YASEMİN AYDIN-EL HASSAN-BOLD
Şubat 2023’te Türkiye ve Suriye’de meydana gelen şiddetli deprem ve sonuçları birçok çocuk için bir yük. Birçoğunun etkilenen bölgelerde akrabaları, arkadaşları ve aile üyeleri var.
Medyada yer alan haberler veya çevredeki konuşmaların da farkındalar- doğrudan şahit olmasalar bile yetişkinlerin kasvetli ve duygusal olarak zorlandıklarının farkındalar. Bundan dolayı, çocukların endişe ve ihtiyaçlarına uygun şekilde yanıt vermek, duygularını ciddiye almak ve sorularını yanıtlamak önemlidir. Bu metin, çocuklarla diyaloğa girmeye ve onları duygusal olarak desteklemeye yardımcı olmayı hedeflemektedir.
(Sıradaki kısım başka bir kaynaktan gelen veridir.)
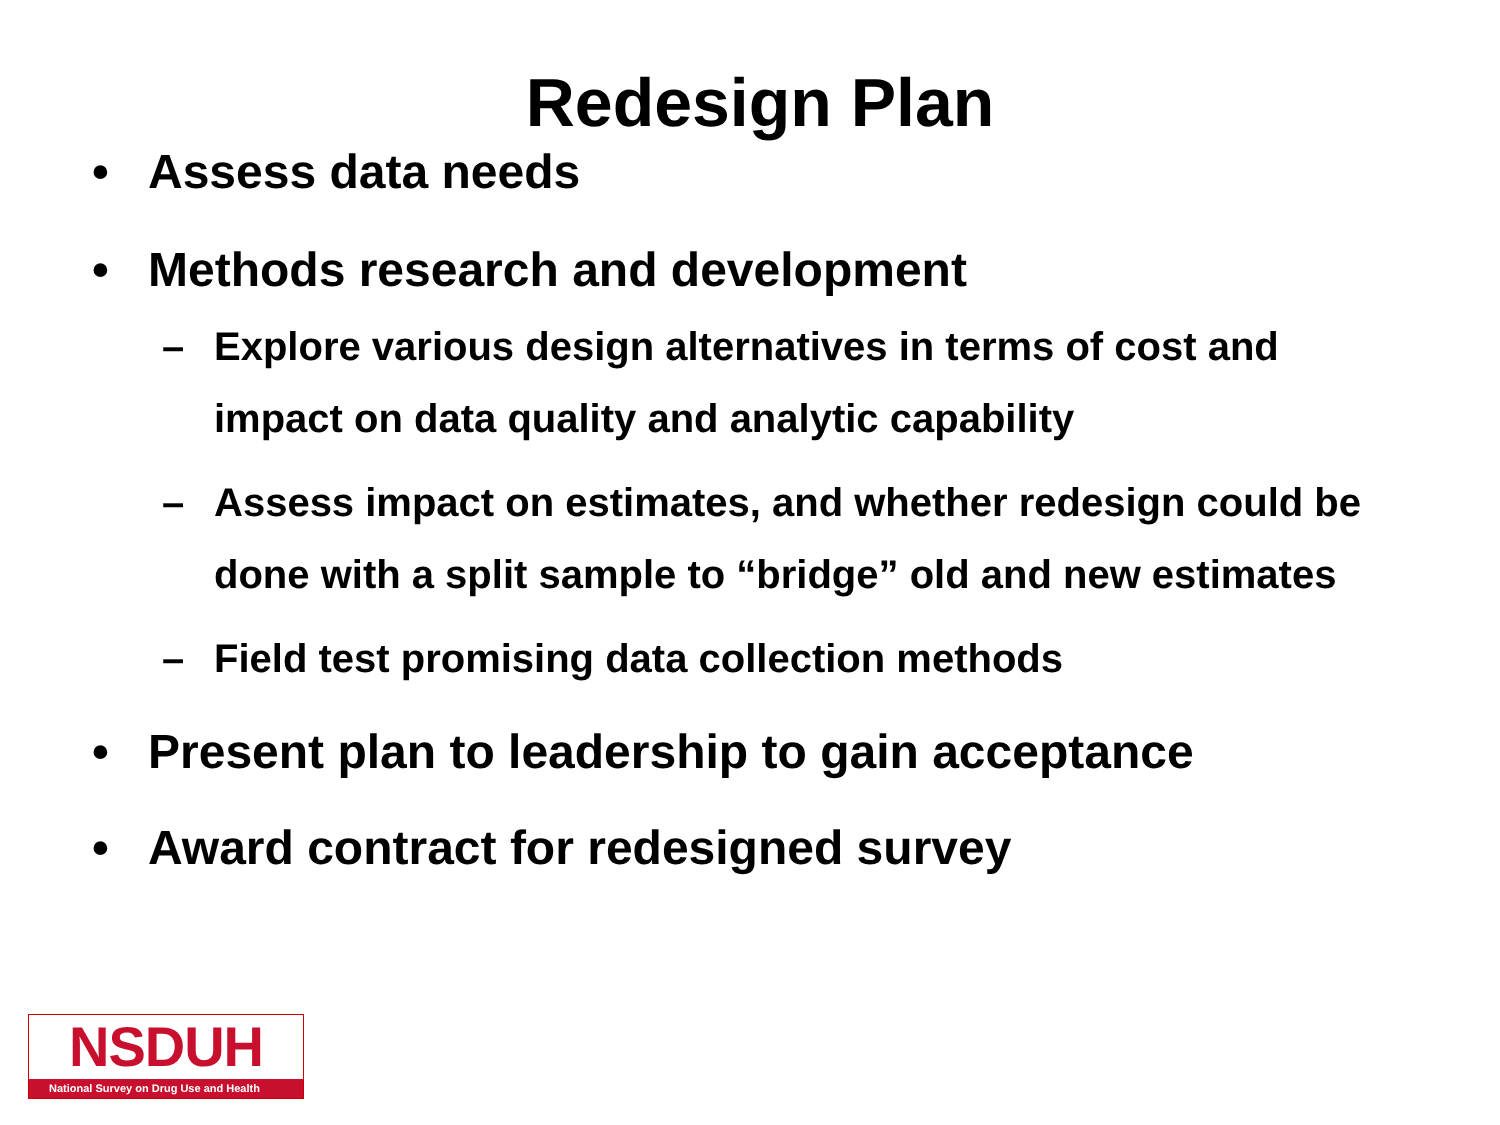Redesign Plan
• Assess data needs
• Methods research and development
– Explore various design alternatives in terms of cost and impact on data quality and analytic capability
– Assess impact on estimates, and whether redesign could be done with a split sample to “bridge” old and new estimates
– Field test promising data collection methods
• Present plan to leadership to gain acceptance
• Award contract for redesigned survey
NSDUH
National Survey on Drug Use and Health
ÇOCUKLARA ‘HER ZAMAN YANINDAYIM’ DEYİN
1. Savaş ve doğal afetler gibi insani krizleri çocuklarla özel olarak ele almalı mıyım, almalıysam hangi yaştan itibaren?
Çocukların yaşlarına ve duygusal olarak ne ölçüde etkilendiklerine bağlı olarak farklı ihtiyaçları vardır. Bir çocuğun çok stresli olduğunu fark edersek, soruları, endişeleri ve düşünceleriyle her zaman bize başvurabileceklerini belirtmek özellikle önemlidir. Zor durumu açık bir soruyla ele alabiliriz, örneğin: Her zaman yanında olduğumu biliyorsun, şu anda seni rahatsız eden bir şey var mı?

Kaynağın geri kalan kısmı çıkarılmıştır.